I met Yeshayau Leibowitz at Lowell House when I was an undergraduate at Harvard.
He advocates complete separation of religion and state in the first videoclip.
He was not much of a thinker. He should be contrasted with Talal Asad, whose videoclip on Religion and Politics can be found after the Leibowitz segment below.*
At Lowell House Leibowitz expressed very bigoted and racist attitudes toward Poles, and his ideas were littered with völkisch racist concepts.
His issue with Ben-Gurion is rather superficial.
Yes, Ben-Gurion wanted to subordinate Jewish religion to the state, but more fundamentally Zionism rewrote Jewish religion into ethnic narcissism, state worship, and Holocaust obsession. Because Leibowitz was in many ways an ethnic narcissist himself, he never managed to address the real issue.
In addition, Leibowitz did not understand that Zionism was Judeo-Nazism long before the 1967 occupation: Zionism, Fascism, Nazism for Dummies.
Note on Background of Speakers
Leibowitz
Leibowitz was an extremist and fanatic Litvak Jewish racist, who was born in Riga, Latvia. He joined the Zionist invasion of Palestine in 1935 and never expressed any qualms about the Zionist assumption of an inherent Jewish right to plunder and to kill non-Jews with impunity.
Leibowitz objected to settling the Occupied Territories not because stealing Palestine land was wrong -- he himself lived on stolen property in a stolen country -- but because he worried that the Occupation would undermine the legitimacy of the Zionist state, to which he was firmly devoted.
There may be a specific Latvian Jewish cultural component in Leibowitz' complete ethical cluelessness. Latvian Soviet Jewish communists were definite overachievers in planning and perpetrating Bolshevik crimes from radical violence in Czarist times through WW2.

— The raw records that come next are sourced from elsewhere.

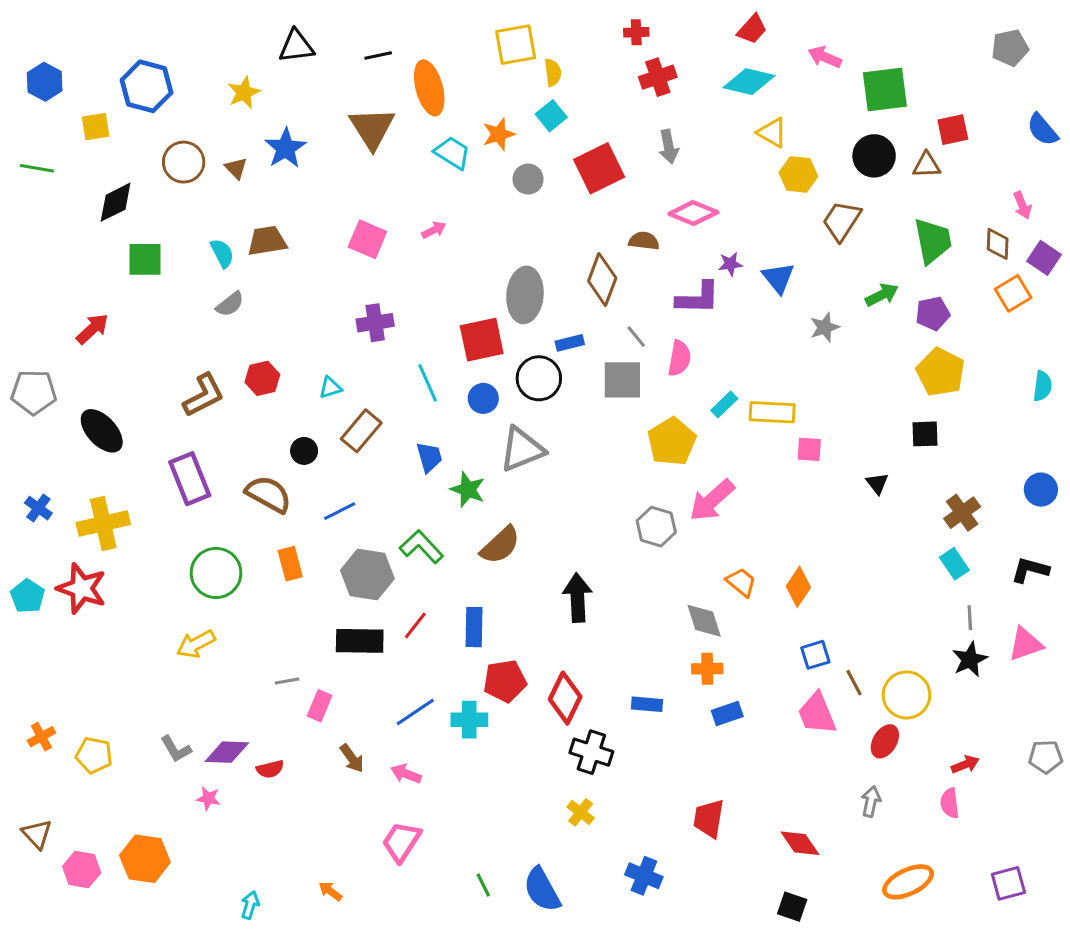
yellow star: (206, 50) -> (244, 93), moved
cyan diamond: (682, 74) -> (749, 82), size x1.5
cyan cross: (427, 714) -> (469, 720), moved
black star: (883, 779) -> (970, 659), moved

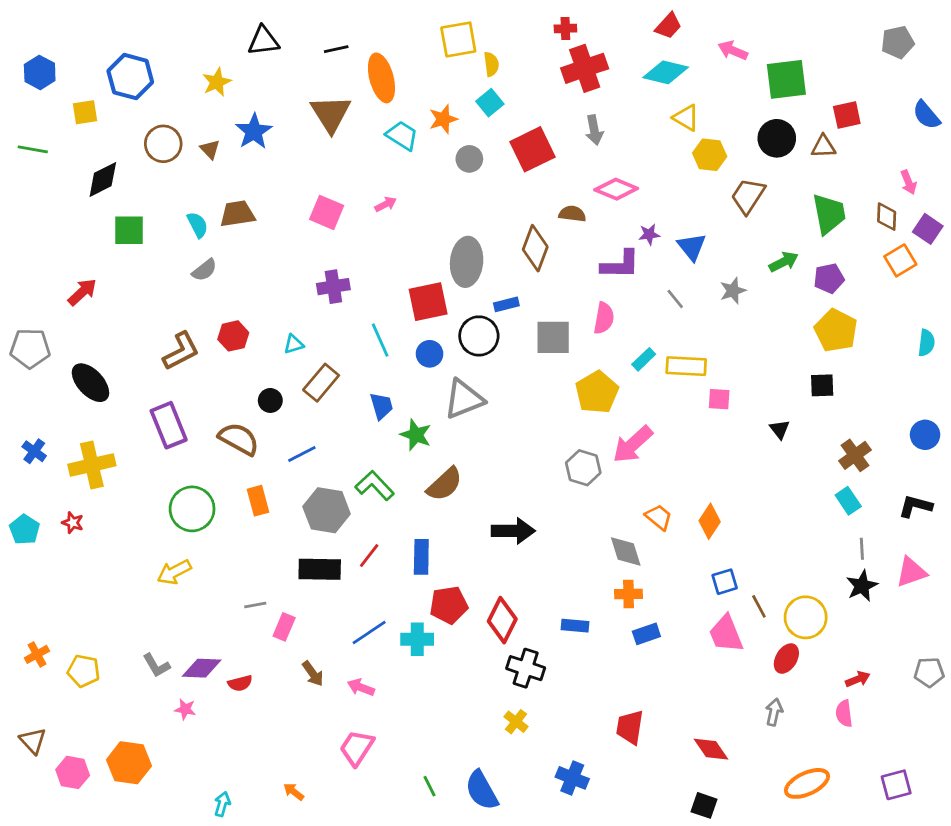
red cross: (658, 77) -> (585, 68), size x1.4
gray line: (636, 337) -> (675, 299), moved
red star: (82, 588) -> (73, 523), size x0.5
black arrow: (577, 598) -> (513, 531), turned 93

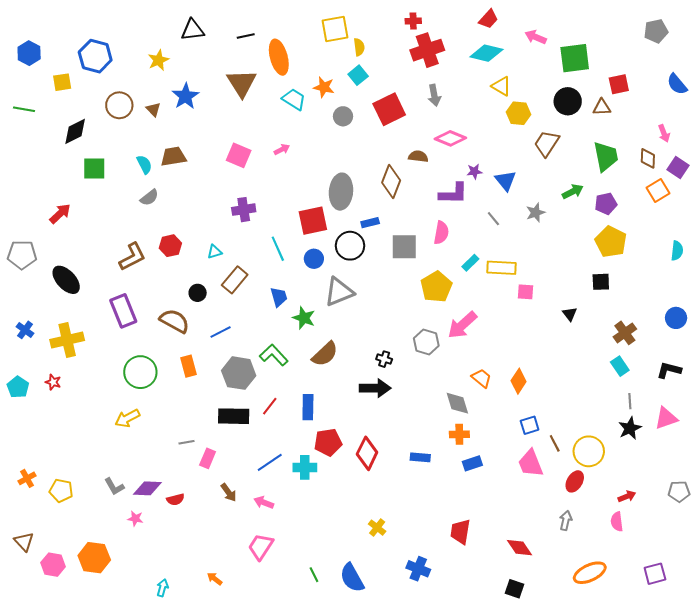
orange star: (443, 119) -> (324, 87), turned 30
black cross: (526, 668) -> (384, 359), moved, size x0.6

Napoleon described Tallyrand as a piece of shit in a silk stocking. To me Leibowitz was the human equivalent of a gołąbek stuffed with shit.
Asad
Talal Asad is the son of Muhammad Asad, who was born Jewish in Austro-Hungarian Lwów in 1900. Talal Asad is thus a Galitsianer on his father's side. In the 1920s Muhammad Asad (then called Leopold Weiss) emigrated to Palestine, where he quickly realized Zionism was evil and embraced Islam in 1926. Muhammad Asad traveled throughout the Muslim world and had a distinguished career as a Muslim politician and thinker. Talal Asad is an eminent anthropologist at CUNY. Talal specializes in religious studies and post-colonialism.
Talal Asad
Note
* The Asad video can also be found at the blog entry KABOBfest: Talal Asad: Thinking about Religion Belief and Politics, which provides biographical information along with discussion related to the Jewish Zionist attack on Columbia Professor Nadia Abu el-Haj.